Das Ziel war erreicht, dachte man in Israel, die
«islamische Bombe» wurde verhindert. Doch wie so oft, war auch dieses
Gefühl der Sicherheit von nur kurzer Dauer. Iran und Libyen bauten nach
glaubhaften Analysen weiter an der islamischen Bombe und spätestens seit
den pakistanischen Tests am Donnerstag ist es amtlich: Die islamische
Bombe existiert.
Umgehend begann denn auch die Debatte, was diese
Verwirklichung aller israelischen Ängste nun konkret bedeutet. Gerald
Steinberg vom Begin-Dayan-Zentrum für Strategische Studien in Tel Aviv,
meinte noch am Donnerstag, die pakistanische Bombe sei nur im
südasiatischen Kontext von Bedeutung. Dies sei nicht die Bombe, vor der
sich Israel fürchten müsse.
Doch am Freitag gab es schon wesentlich besorgtere
Stimmen im Land. Inzwischen hatte sich Pakistan offiziell zur Atommacht
erklärt. Gerüchte, daß Pakistan die im April getestete Ghauri-
Langstreckenraketen mit Atomsprengköpfen bestückt hat, wurden von der
Regierung weder bestätigt noch dementiert. Vom pakistanischen
Nachbarstaat Iran abgeschossen, könnten sie Israel überall treffen.

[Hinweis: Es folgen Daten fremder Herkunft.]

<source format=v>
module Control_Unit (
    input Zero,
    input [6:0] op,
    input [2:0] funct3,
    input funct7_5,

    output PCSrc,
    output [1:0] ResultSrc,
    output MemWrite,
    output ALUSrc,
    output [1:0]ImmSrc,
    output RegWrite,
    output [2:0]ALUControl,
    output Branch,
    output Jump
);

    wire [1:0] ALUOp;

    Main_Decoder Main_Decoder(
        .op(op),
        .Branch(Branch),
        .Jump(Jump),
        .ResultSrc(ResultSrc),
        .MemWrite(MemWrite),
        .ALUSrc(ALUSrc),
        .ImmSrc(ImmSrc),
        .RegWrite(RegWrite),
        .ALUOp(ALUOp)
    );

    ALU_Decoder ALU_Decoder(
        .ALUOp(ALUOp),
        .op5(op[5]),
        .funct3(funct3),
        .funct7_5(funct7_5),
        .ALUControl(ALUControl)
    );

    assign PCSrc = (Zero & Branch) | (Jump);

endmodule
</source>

Im Mittelpunkt der israelischen Analysen stand am
Freitag, ob nicht die Sanktionen vor allem der USA und Japans das genaue
Gegenteil des Beabsichtigten erreichen: Pakistan könnte beim Ausbleiben
von Finanzhilfen in Milliarden-Höhe zur Aufrechterhaltung des Friedens
im Lande genötigt sein, zu verkaufen, was es an Wertvollem besitzt.

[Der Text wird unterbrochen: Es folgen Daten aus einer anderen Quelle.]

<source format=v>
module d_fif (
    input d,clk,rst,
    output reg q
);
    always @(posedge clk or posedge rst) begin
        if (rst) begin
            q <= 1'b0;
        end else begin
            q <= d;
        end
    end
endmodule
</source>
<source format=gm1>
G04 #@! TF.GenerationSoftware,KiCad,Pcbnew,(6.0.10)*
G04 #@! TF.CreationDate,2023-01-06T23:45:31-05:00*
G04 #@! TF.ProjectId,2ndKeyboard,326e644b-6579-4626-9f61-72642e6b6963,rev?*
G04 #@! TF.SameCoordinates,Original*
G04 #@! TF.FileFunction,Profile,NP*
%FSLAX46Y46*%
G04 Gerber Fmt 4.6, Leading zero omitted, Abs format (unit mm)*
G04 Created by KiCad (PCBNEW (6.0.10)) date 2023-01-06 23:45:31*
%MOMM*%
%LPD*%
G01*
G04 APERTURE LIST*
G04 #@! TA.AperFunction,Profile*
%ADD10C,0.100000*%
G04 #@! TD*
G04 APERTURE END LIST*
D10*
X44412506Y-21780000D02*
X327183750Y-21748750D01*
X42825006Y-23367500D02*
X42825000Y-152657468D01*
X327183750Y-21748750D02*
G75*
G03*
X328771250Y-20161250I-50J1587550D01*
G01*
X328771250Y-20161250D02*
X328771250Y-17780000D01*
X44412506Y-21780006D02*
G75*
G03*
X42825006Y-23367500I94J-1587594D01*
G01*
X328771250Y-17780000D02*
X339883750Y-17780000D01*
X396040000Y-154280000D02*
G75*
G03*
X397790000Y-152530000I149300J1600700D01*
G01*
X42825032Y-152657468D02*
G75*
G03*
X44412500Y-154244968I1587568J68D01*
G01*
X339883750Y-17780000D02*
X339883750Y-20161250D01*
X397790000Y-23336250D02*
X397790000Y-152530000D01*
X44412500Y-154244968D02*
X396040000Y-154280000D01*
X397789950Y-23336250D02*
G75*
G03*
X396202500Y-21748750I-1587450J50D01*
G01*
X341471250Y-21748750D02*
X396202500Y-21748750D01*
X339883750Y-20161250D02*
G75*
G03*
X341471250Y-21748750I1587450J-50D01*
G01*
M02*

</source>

Das Wertvollste scheint zur Zeit seine zur
Bombenreife entwickelte Nuklearkapazität. «Hard cash», meinte der
PBI-Report, ein Analyse-Papier israelischer Geheimdienstexperten, sei
auch zur Weiterführung des pakistanischen Atomprogramms der wichtigste
Rohstoff. Als wichtigster Käufer der pakistanischen Technologie wird in
Israel der Iran angesehen, der finanzkräftige und zur totalen
Vernichtung Israels entschlossene Staat der Mullahs.
Mit besonderer Sorge sehen israelische Experten die
Tatsache, daß die USA trotz aller Spionage-Satelliten die indischen
Atomtests nicht vorhersahen und daß sie trotz ihres Status' als einzig
verbliebener Weltmacht die pakistanischen Tests nicht verhindern
konnten. «Könnten nicht Bagdad und Teheran ebenfalls in der Lage sein,
zu verschleiern, woran sie arbeiten und dann der Welt plötzlich die
Überraschung präsentieren?», fragte ein Geheimdienstler.
Die Debatte in Israel hat wie immer, wenn es um
dieses Thema geht, einen weißen Flecken: Die eigene Nuklearkapazität.
Obwohl nie offen eingeräumt, gibt es keine ernstzunehmenden Zweifel mehr
an der Existenz der «jüdischen Bombe». Im Internet sind Sites einsehbar,
die zeigen, wo im Lande die angenommenen etwa 60 Atomsprengköpfe der
Israelis gelagert sind.
Israel hat den Atomteststopp-Vertrag unterzeichnet,
aber nicht den Vertrag über die Nichtweiterverbreitung der Waffe - denn
das hätte die Anerkennung ihres Besitzes bedeutet.